**Dataset rows**
━━━━━━━━

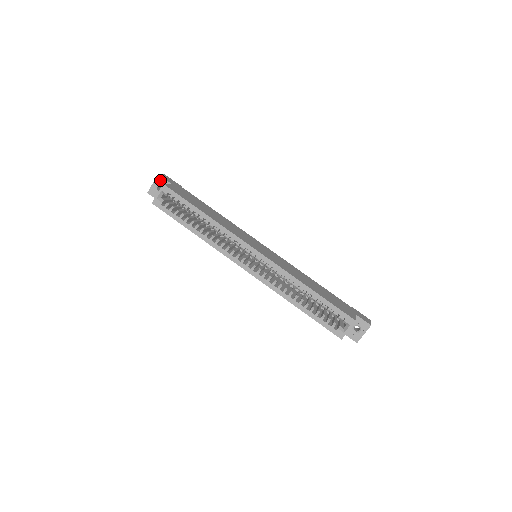
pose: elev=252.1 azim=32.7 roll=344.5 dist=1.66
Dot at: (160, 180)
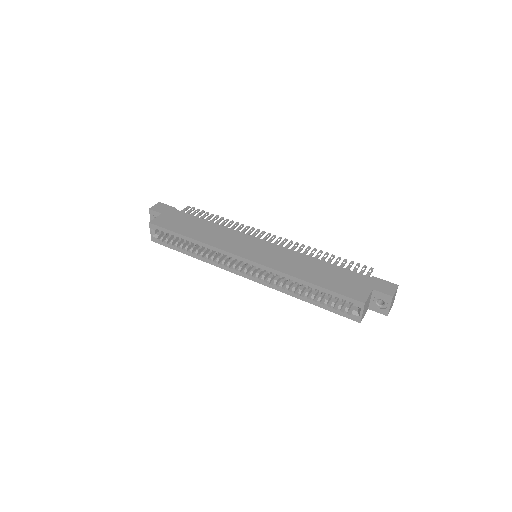
Dot at: (153, 213)
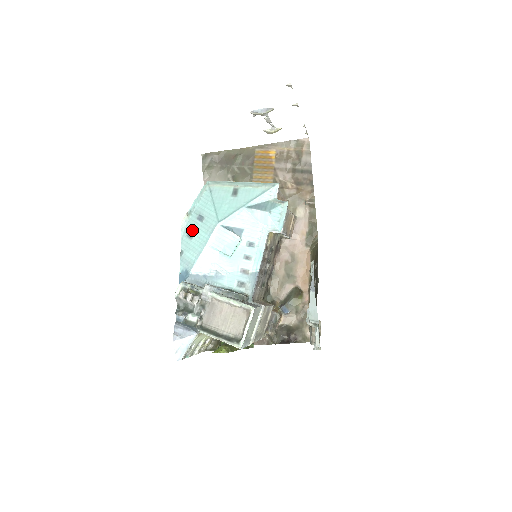
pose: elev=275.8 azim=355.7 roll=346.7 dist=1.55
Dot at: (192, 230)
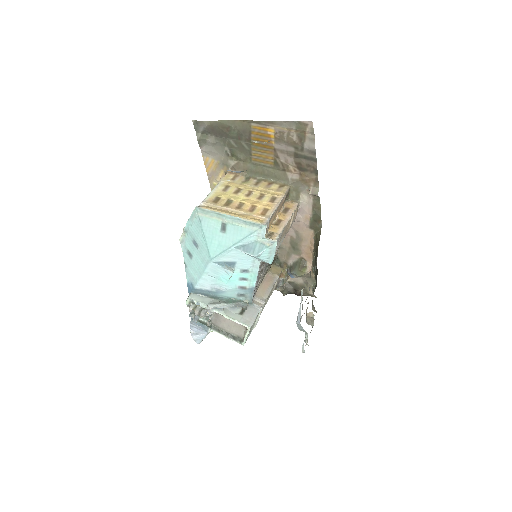
Dot at: (190, 251)
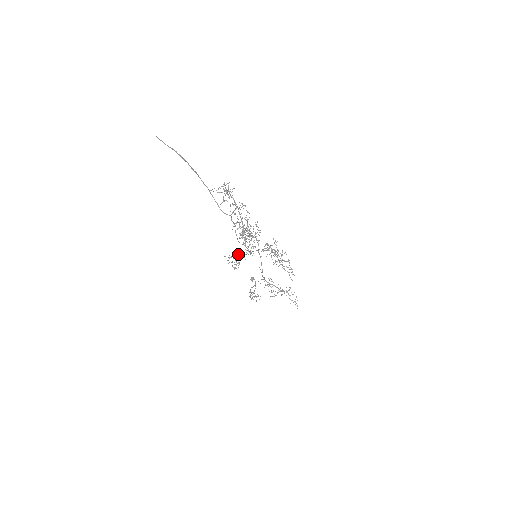
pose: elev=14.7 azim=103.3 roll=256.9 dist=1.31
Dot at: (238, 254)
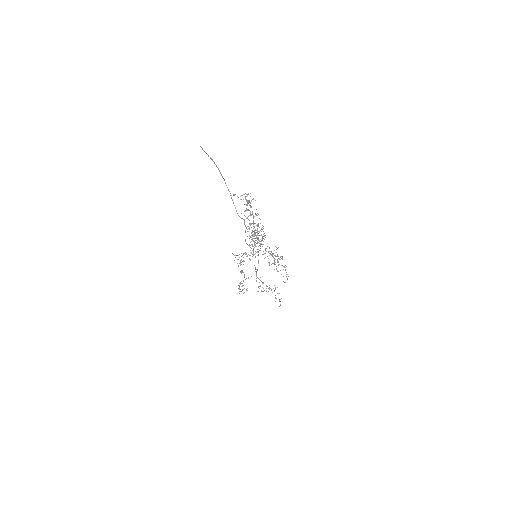
Dot at: occluded
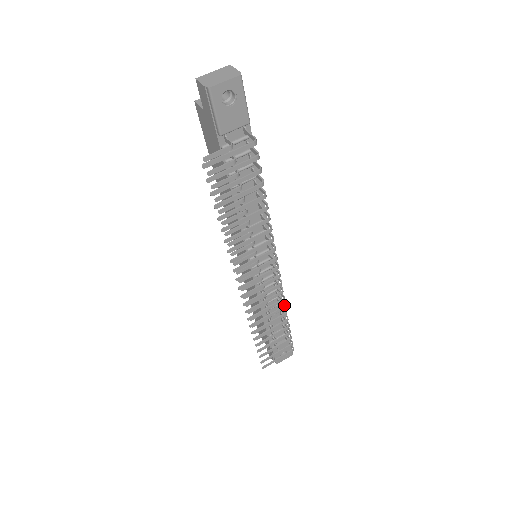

━━━━━━━━

**GOAL**
Add 80 to each coordinate of the dot's position in the second view of every pair, and write out all the lines of the records above again with the poses and first-view dot positions unchanged. Leave the pictures out.

**COMPLETE ANSWER**
pose: elev=252.1 azim=32.7 roll=344.5 dist=1.66
Dot at: (160, 180)
Dot at: (233, 293)
pose: elev=275.8 azim=355.7 roll=346.7 dist=1.55
Dot at: (192, 230)
Dot at: (270, 331)
pose: elev=14.7 azim=103.3 roll=256.9 dist=1.31
Dot at: (238, 254)
Dot at: occluded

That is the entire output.